Bringing the pharmacogenetic knowledge to clinical practice, researchers have compiled algorithms to guide warfarin dosing that take both clinical and pharmacogenetic factors into account. Both clinical-only and combined clinical and genetic-based calculators are available to help clinicians arrive at an estimated warfarin dose.
Attempting to resolve the additional clinical utility of genetic data, the International Warfarin Pharmamacogenetics Consortium (IWPC) examined the use of a fixed dosing strategy compared with a clinical or a clinical + genetic calculator. The IWPC study used 4,043 patients for a derivation cohort and an additional 1,009 in a validation cohort, and examined VKORC1, and several SNPs of CYP2C9. Results showed that at the extremes of dosing requirements (<21 or >49 mg/week of warfarin), the clinical + genetic calculator did a better job of keeping patients in the therapeutic range. However, for patients in the middle dosing range, there was no significant difference between arms.
Joy also reviewed a subgroup analysis for African Americans, showing that the clinical algorithm outperformed the genetic one for this group; however, Joy said, this was because SNPs had been targeted which are not active in the African American population.

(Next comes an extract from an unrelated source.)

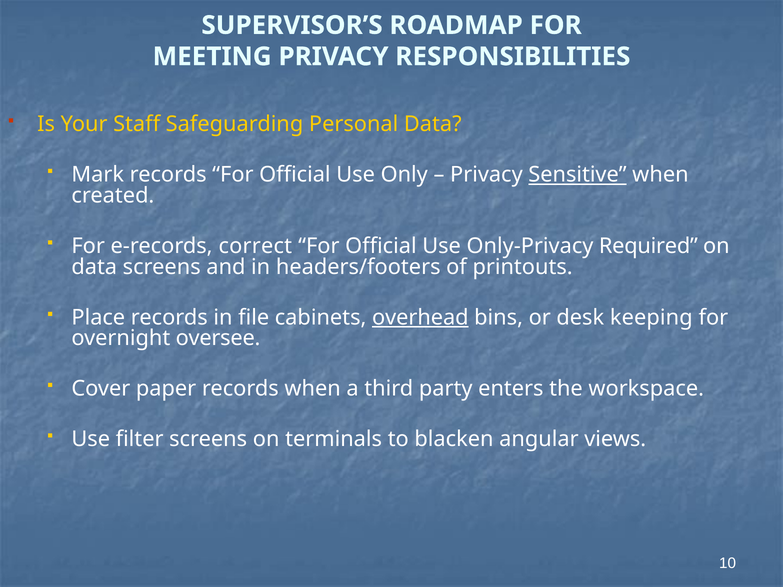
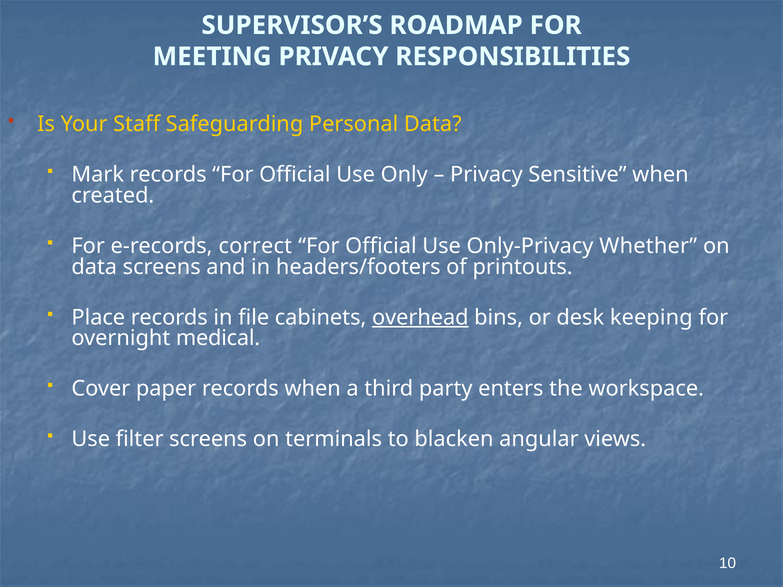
Sensitive underline: present -> none
Required: Required -> Whether
oversee: oversee -> medical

Another study, U-PACT, compared genotype-guided vs. standard dosing in the African American population. In this case, a novel SNP was used to adjust for warfarin dosing and accounted for 26% of dose variability. Further fine-tuning of warfarin dosing, Joy said, should continue to improve predictive ability, adding a “personalized medicine” component to warfarin dosing.

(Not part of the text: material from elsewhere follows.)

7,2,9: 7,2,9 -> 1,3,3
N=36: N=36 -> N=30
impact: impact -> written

Warfarin adjustment in chronic kidney disease (CKD), said Joy, should take into account glomerular filtration rate (GFR). As GFR diminishes, so do warfarin dosing requirements. One study examining this question found that moderate renal impairment resulted in a 9.5% lower dose requirement, while severe CKD required a dose reduction of 19%. A genetic variation, though, may result in the need for an even lower dosing of warfarin, allowing for more precise titration in this population.